THE STUPIDEST STATUE. At Commentary, Noah Rothman writes:
Last week, an idol was erected in the streets of Manhattan: a bronze statue of a defiant young girl standing rigid and resolute in the face of the iconic Wall Street bull. It seems we are to be bludgeoned by expressions of cultural fealty to the statue until our will to resist is broken.
The statue’s alleged purpose—both stated by its sponsors and plainly evident in the figure’s demeanor—is to present a challenge to orthodoxy. It is a call to address the perception that there are not enough women amid the rarefied ranks of Fortune 500 boards. This audacious assault on the staid prejudices of the gatekeepers of wealth and power in America was sponsored by the exclusive Boston-based investment services company State Street Global Advisors and approved by the New York City Parks Department. If the aim of this artistic display was to challenge intractable conventions and change minds, they chose an audience that has been uniquely receptive to their message.
As PJM’s own Roger Kimball noted a decade ago at his publication the New Criterion, PC England once again led the way; the American left is only now just catching up:
Trafalgar is full of lessons. When my wife and I visited London last September, we took our young son, a fervent admirer of Nelson, to Trafalgar Square to see Nelson’s column. We were surprised to see that it had company. On one of the plinths behind the famous memorial sat a huge sculpture of white marble. This, I knew, was one of the benefactions that Ken Livingstone, the Communist mayor of London, had bestowed on his grateful constituency: public art on Trafalgar Square that was more in keeping with cool Britannia’s new image than statues of warriors. From a distance, the white blob looked liked a gigantic marshmallow in need of an air pump. But on closer inspection, it turned out to be a sculpture of an armless and mostly legless woman, with swollen breasts and distended belly. In fact, it was a sculpture by Marc Quinn of one Alison Lapper, made when she was eight months pregnant. Ms. Lapper, who was born with those horrible handicaps, is herself an artist. Asked how she felt about the sculpture, Ms. Lapper said that she was glad that at last Trafalgar Square recognized someone who was not a white male murderer. It is worth noting, as one journalist pointed out, that the architects of Trafalgar Square were ahead of their time in at least one sense, for the sculpture of Ms. Lapper represented the second commemoration of a seriously disabled person. After all, there is Nelson on his column, missing his right arm and an eye.

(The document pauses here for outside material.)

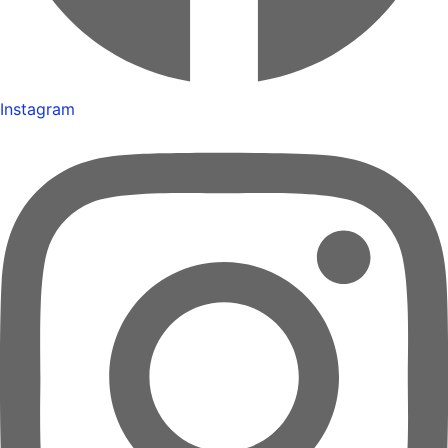
Instagram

According to the Boston Globe last week, “Sculptor Arturo Di Modica installed the bull without permits one night near the New York Stock Exchange as a tribute to the country’s recovery from the 1987 stock market crash, the Times reported. It was moved to its current location a few days later.”

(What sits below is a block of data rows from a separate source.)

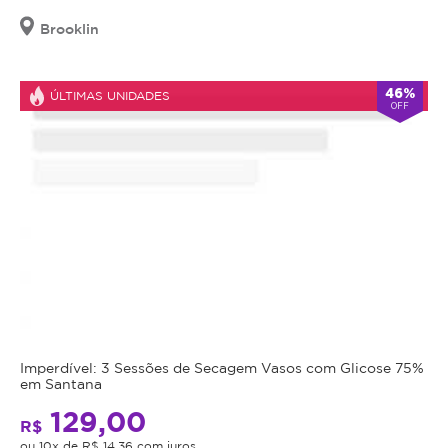
Brooklin
46%
ÚLTIMAS UNIDADES
OFF
Imperdível: 3 Sessões de Secagem Vasos com Glicose 75%
em Santana
129,00
R$
ou 10x de R$ 14,36 com juros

As with the last decade’s “improvements” to Trafalgar, courtesy of London’s then-Mayor “Red” Ken Livingstone, I assume this latest ode to grrrl power will be up for quite some time as well, both to the delight of CNN, amazed that an inert bronze statue can remain upright when snow falls on it, to Trump supporters who have placed red MAGA hats on it – to those who have performed rather cruder gestures involving the statue.